Stored data entries:
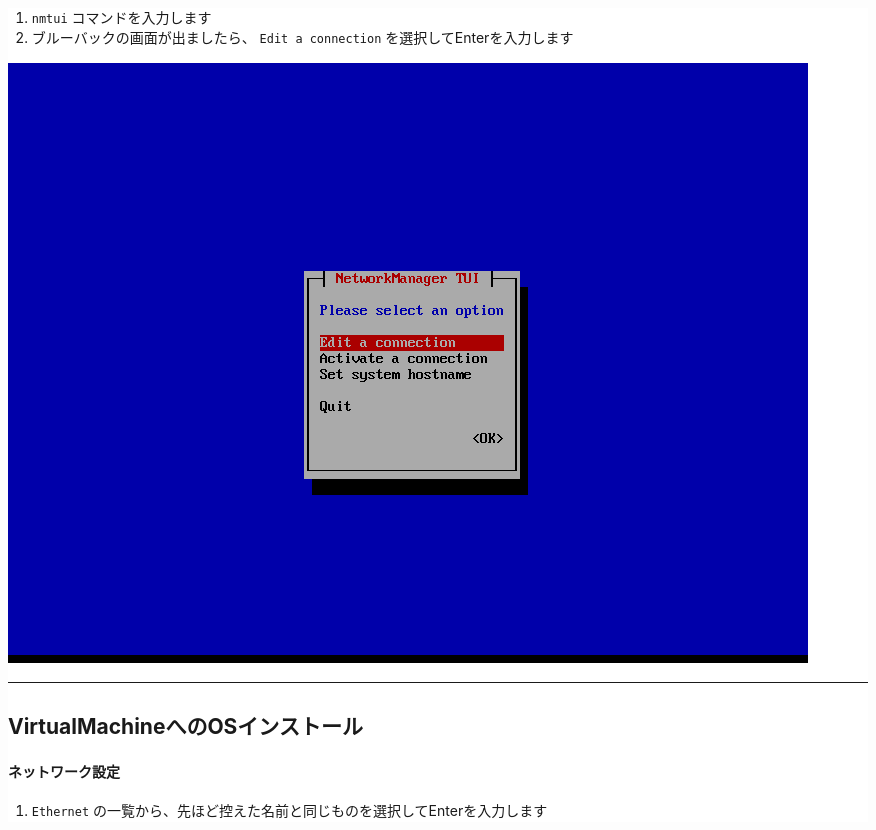 1. `nmtui` コマンドを入力します
2. ブルーバックの画面が出ましたら、 `Edit a connection` を選択してEnterを入力します

![shell](img/28.png)

---

## VirtualMachineへのOSインストール

#### ネットワーク設定

1. `Ethernet` の一覧から、先ほど控えた名前と同じものを選択してEnterを入力します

_WHAT TO PRODUCE_
List each line of the records that contains the string "先ほど控えた名前と同じものを選択してEnterを入力します", treating uppercase and lowercase as different.

_SOLUTION_
1. `Ethernet` の一覧から、先ほど控えた名前と同じものを選択してEnterを入力します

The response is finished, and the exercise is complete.